Hakim, sanığa sorar; "
hayali ihracatla suçlanıyorsun, kendini nasıl savunacaksın?" Sanık cevap verir; "
Hakim bey, ben CHP'li bir parti yöneticisiyim, uluslararası ne işim olabilir ki..."
Bu bir fıkra... Hayali ihracat suçtur ama uluslararası olmak, suç değil!
Sol'un uluslararası serüveni, her kriz karşısında kendini pozisyonlayan,
yeni şartlar karşısında yeni refleksler geliştirerek ilerleyişi var. Ekonomiyi ideoloji ekseninden tartan dünün "
yasa ekonomisi" anlayışındaki sol, küreselleşmeyi anlayıp kendi "
sosyal reflekslerini" geliştirdi, bu sayede yeniden iktidar olmaya başladı.
Hatta bu iktidar sürecinde, ideolojik söylemlerini, günün gerçekleri karşısında "
hizmet siyasetine" dönüştürdü. Mesela İspanya'daki
sosyalist Zapatero hükümeti, sosyal devlet kavramının anavatanı Avrupa'yı şaşırtıyor; işe yaramıyorlar diye
sendikaları kapatmayı dahi gündeme taşıyabiliyor.
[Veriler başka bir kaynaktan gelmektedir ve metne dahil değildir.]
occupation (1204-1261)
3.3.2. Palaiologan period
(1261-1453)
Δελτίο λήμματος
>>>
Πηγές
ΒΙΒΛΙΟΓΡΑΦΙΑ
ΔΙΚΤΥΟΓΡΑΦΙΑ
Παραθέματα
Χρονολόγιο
Krizden çıkışta kemer sıkmanın yetmeyeceğini düşünen "
sol iktidar", işçi hakları savunucusu sendikaların varlığını dahi sorgulatabiliyor.
Yunanistan'daki sol parti, krizden çıkabilmek için IMF ile anlaşarak şişik istihdamı eritebiliyor. Oysa bizde CHP, bir yandan Anayasa'daki sendikal hak genişlemesine "
hayır" derken, işçiye verdiği tek destek, "
hükümeti yıpratırlar" umuduyla Tekel işçilerinin direnişinden yana çıkmak oluyor. Oya aynı krizde 1 milyondan fazla çalışan işsiz kalırken CHP'nin 'gık'ı dahi çıkmıyor. Yani emeğin yanında olması gereken Sol işçi kıyımına sessiz kalırken, çalışan düşmanı diye damgalanan Sağ'ın temsilcisi Ak Parti, sermayeyle 'İşçi atmayın' savaşı veriyor.
Burada temel sıkıntı; CHP'nin uluslararası tüm gelişmelere dirsek çevirmesi ve kendini güncellememesi.
Özgür dünya demokrasileri kadar ekonomik sistemlerini de birbirine yaklaştırırken CHP, 1930'ların
KİT,
Goss Plan gibi eski Sovyetler'in
ekonomi sözlüğüne hapsolmuş durumda. Bugün Sovyetler göçtü ama ekonomik yaklaşımları CHP'nin parti programında koruma(!) altında. Ak Parti, AB ve ABD ile yalnızca siyasi ve askeri anlamda değil, ekonomik alanlarda da stratejik ortaklıklar kurdu.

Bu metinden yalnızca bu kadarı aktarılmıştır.